SOURCE TEXT:
Hoodwinked (2005/Weinstein/Vivendi Blu-ray) + Duke Ellington + Lincoln & Douglas (Scholastic DVDs)


Picture: B- & C/C+/C+     Sound: B & B-/C+/C+     Extras: C+/C/C+     Animated Feature: B-     Shorts: B



The debate over children’s programming and children’s television is an old one, especially since the 1980s when regulations were lifted and companies more interested in selling toys and junk than education a generation got carried away more than they should have or should have been allowed to.  Still, I believe there is room for both and they are not contradictory.  They thrived together in the 1970s and can again.  Therefore, a look at two examples of the different programming types.


Outside of Pixar/Disney and DreamWorks, computer animated features have not been so good, but I have to admit that Hoodwinked (2005) with Anne Hathaway, Glenn Close, Patrick Warburton and others voicing the characters makes as much of a funny satire of fairy tales of the past as any of the Shrek installments.  Done with some good humor that did not date as badly as expected, the feature can get a little too silly at times, but I surprisingly entertaining and has a few laughs along the way as a much wiser Little Red Riding Hood (Hathaway) has to battle a resilient Big Bad Wolf (Warburton), but Grandma (Close) has some surprises of her own.


No, the CG animation had dated a bit, yet the actual style has not and the makers did not let money or technology get in the way, so its Blu-ray release is a welcome addition to the genre and just before so many key CG features hit Blu-ray and even Blu-ray 3D.


The 1080i 1.78 X 1 digital High Definition image is pretty good, but has a softness that is a combination of the tech limits and style the animators chose, resulting in a picture that has some nice shots, if not all the time.  The anamorphically enhanced DVD included is much weaker and does not do justice to the color or other details the Blu-ray is much better with.  Video Black is also inferior.  The DTS-HD MA (Master Audio) 5.1 lossless mix holds up well and is better than the Dolby Digital 5.1 DVD mix with a better soundfield, warmer, richer sound and fuller delivery than the Dolby.  However, I had at first missed that the .1 LFE track was missing on the Blu-ray DTS-MA and Dolby 5.1 mixes, but it is and though I still like the DTS best, a restored LFE would likely have me raise my rating.  The DVD’s 5.1 is still underwhelming, if more accurate.

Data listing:
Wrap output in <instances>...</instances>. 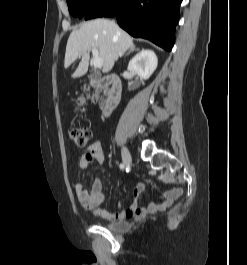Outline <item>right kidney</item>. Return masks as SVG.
Segmentation results:
<instances>
[{
  "label": "right kidney",
  "mask_w": 247,
  "mask_h": 265,
  "mask_svg": "<svg viewBox=\"0 0 247 265\" xmlns=\"http://www.w3.org/2000/svg\"><path fill=\"white\" fill-rule=\"evenodd\" d=\"M158 59L154 51L143 49L135 55L128 64V71L137 74L140 79L147 80L156 70Z\"/></svg>",
  "instance_id": "obj_1"
}]
</instances>
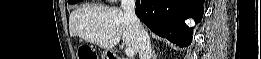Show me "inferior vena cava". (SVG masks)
<instances>
[{"instance_id": "obj_1", "label": "inferior vena cava", "mask_w": 261, "mask_h": 59, "mask_svg": "<svg viewBox=\"0 0 261 59\" xmlns=\"http://www.w3.org/2000/svg\"><path fill=\"white\" fill-rule=\"evenodd\" d=\"M122 8L126 18L131 22L138 41L139 59H151L152 48L148 32L135 14L136 0H122Z\"/></svg>"}]
</instances>
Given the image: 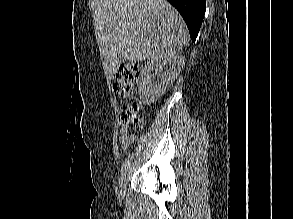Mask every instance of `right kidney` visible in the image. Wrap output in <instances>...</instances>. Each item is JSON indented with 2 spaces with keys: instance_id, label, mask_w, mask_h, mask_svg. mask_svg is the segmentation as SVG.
I'll return each mask as SVG.
<instances>
[{
  "instance_id": "1",
  "label": "right kidney",
  "mask_w": 293,
  "mask_h": 219,
  "mask_svg": "<svg viewBox=\"0 0 293 219\" xmlns=\"http://www.w3.org/2000/svg\"><path fill=\"white\" fill-rule=\"evenodd\" d=\"M184 61V57L176 55L155 58L147 62L139 77L138 89L142 102L146 104L156 102L179 75ZM153 71L155 73H152Z\"/></svg>"
}]
</instances>
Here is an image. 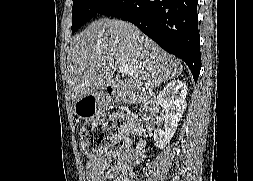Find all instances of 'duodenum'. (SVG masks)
<instances>
[{"label": "duodenum", "instance_id": "1", "mask_svg": "<svg viewBox=\"0 0 253 181\" xmlns=\"http://www.w3.org/2000/svg\"><path fill=\"white\" fill-rule=\"evenodd\" d=\"M108 95L111 100H123L124 91L118 89L108 88ZM142 106V121L146 130H153L156 124V114H155V99L151 96L145 95L140 101Z\"/></svg>", "mask_w": 253, "mask_h": 181}]
</instances>
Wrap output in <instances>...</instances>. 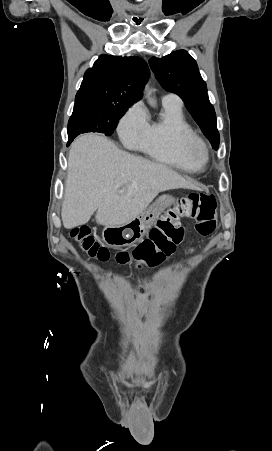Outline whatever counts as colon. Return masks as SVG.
Returning a JSON list of instances; mask_svg holds the SVG:
<instances>
[{
    "mask_svg": "<svg viewBox=\"0 0 272 451\" xmlns=\"http://www.w3.org/2000/svg\"><path fill=\"white\" fill-rule=\"evenodd\" d=\"M216 209V198L209 193L193 192L178 198L175 208L167 210L157 219V227L150 231L148 239L140 242L130 253H114L113 261L137 267L160 265L174 252L177 242L182 240L183 232L175 225V221L189 217L195 221L198 234L209 235L217 226ZM69 235L88 255L96 256L97 262H107L110 250L104 249L93 238L88 226H76L70 230Z\"/></svg>",
    "mask_w": 272,
    "mask_h": 451,
    "instance_id": "obj_1",
    "label": "colon"
}]
</instances>
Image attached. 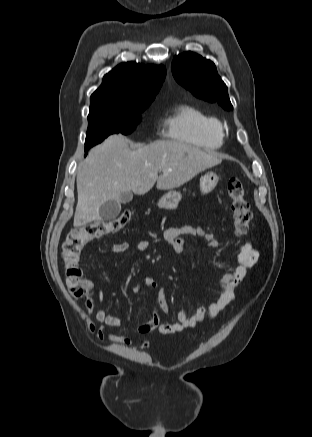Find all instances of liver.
I'll list each match as a JSON object with an SVG mask.
<instances>
[{"mask_svg":"<svg viewBox=\"0 0 312 437\" xmlns=\"http://www.w3.org/2000/svg\"><path fill=\"white\" fill-rule=\"evenodd\" d=\"M221 162L218 153L171 140L131 150L126 137L112 135L78 166L74 226L101 219L100 207L109 200L119 202L122 192L145 194L156 182L158 190L177 188Z\"/></svg>","mask_w":312,"mask_h":437,"instance_id":"1","label":"liver"}]
</instances>
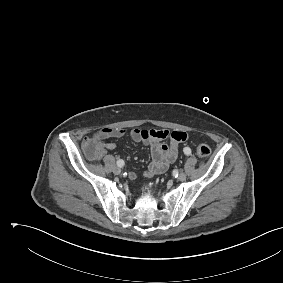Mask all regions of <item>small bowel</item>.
Segmentation results:
<instances>
[{
    "label": "small bowel",
    "mask_w": 283,
    "mask_h": 283,
    "mask_svg": "<svg viewBox=\"0 0 283 283\" xmlns=\"http://www.w3.org/2000/svg\"><path fill=\"white\" fill-rule=\"evenodd\" d=\"M124 138L127 137L134 142H141L151 148L152 161L142 175L146 178L164 172L171 163L175 161L179 151V145L186 141L188 135L183 131H168L157 129H133L130 131L124 129L104 128L95 133L94 138L102 141L106 138ZM169 140V143L165 141ZM116 144L108 142L102 145V154L106 150H114ZM137 177L135 172L129 173V178Z\"/></svg>",
    "instance_id": "small-bowel-1"
}]
</instances>
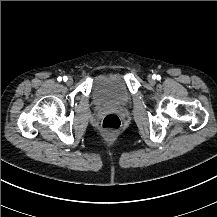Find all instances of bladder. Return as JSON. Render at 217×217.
Listing matches in <instances>:
<instances>
[{
  "label": "bladder",
  "mask_w": 217,
  "mask_h": 217,
  "mask_svg": "<svg viewBox=\"0 0 217 217\" xmlns=\"http://www.w3.org/2000/svg\"><path fill=\"white\" fill-rule=\"evenodd\" d=\"M95 98L99 103L122 107L130 102V93L126 84L109 77L96 84Z\"/></svg>",
  "instance_id": "31cf9c89"
}]
</instances>
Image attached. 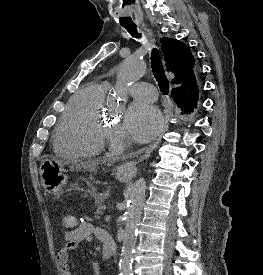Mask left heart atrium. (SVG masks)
<instances>
[{
  "label": "left heart atrium",
  "mask_w": 263,
  "mask_h": 275,
  "mask_svg": "<svg viewBox=\"0 0 263 275\" xmlns=\"http://www.w3.org/2000/svg\"><path fill=\"white\" fill-rule=\"evenodd\" d=\"M163 126V117L157 107L144 102H134L126 112L122 131L130 140L147 142L153 139Z\"/></svg>",
  "instance_id": "1"
}]
</instances>
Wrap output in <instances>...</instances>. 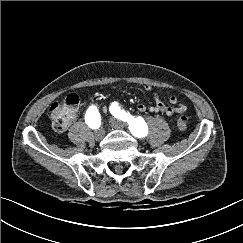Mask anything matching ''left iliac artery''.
<instances>
[{
	"instance_id": "obj_1",
	"label": "left iliac artery",
	"mask_w": 243,
	"mask_h": 243,
	"mask_svg": "<svg viewBox=\"0 0 243 243\" xmlns=\"http://www.w3.org/2000/svg\"><path fill=\"white\" fill-rule=\"evenodd\" d=\"M110 112L114 117L121 119L129 124V129L136 137H142L147 135L148 128L143 118H135L130 113L121 109L118 103L113 102L110 106Z\"/></svg>"
}]
</instances>
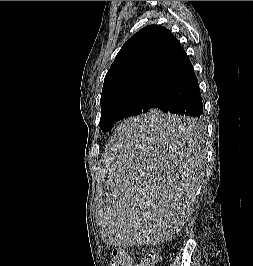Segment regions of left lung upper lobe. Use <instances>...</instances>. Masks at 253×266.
Instances as JSON below:
<instances>
[{"mask_svg": "<svg viewBox=\"0 0 253 266\" xmlns=\"http://www.w3.org/2000/svg\"><path fill=\"white\" fill-rule=\"evenodd\" d=\"M174 38L165 27L149 25L128 39L108 70L101 94L100 129L142 113L153 73Z\"/></svg>", "mask_w": 253, "mask_h": 266, "instance_id": "left-lung-upper-lobe-1", "label": "left lung upper lobe"}]
</instances>
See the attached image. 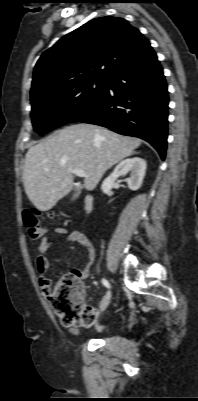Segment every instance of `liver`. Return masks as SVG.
Here are the masks:
<instances>
[{"label":"liver","instance_id":"6515ba94","mask_svg":"<svg viewBox=\"0 0 198 401\" xmlns=\"http://www.w3.org/2000/svg\"><path fill=\"white\" fill-rule=\"evenodd\" d=\"M141 139L91 124L65 127L32 146L25 157L22 180L29 200L41 211L50 210L73 188L82 169L85 188L94 190L104 173L130 156Z\"/></svg>","mask_w":198,"mask_h":401}]
</instances>
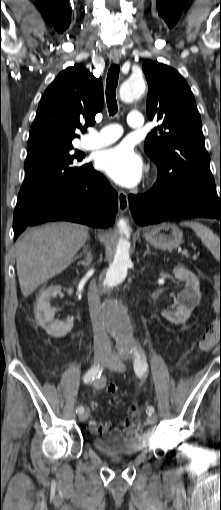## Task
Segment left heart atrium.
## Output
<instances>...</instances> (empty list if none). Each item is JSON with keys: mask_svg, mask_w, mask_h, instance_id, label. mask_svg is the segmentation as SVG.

AIM OF THE TASK: Rewrite the review above from "Picture: B- &" up to and including "different programming types.", putting "argument" where it says "debate".

ANSWER FOR THE TASK:
Picture: B- & C/C+/C+     Sound: B & B-/C+/C+     Extras: C+/C/C+     Animated Feature: B-     Shorts: B



The argument over children’s programming and children’s television is an old one, especially since the 1980s when regulations were lifted and companies more interested in selling toys and junk than education a generation got carried away more than they should have or should have been allowed to.  Still, I believe there is room for both and they are not contradictory.  They thrived together in the 1970s and can again.  Therefore, a look at two examples of the different programming types.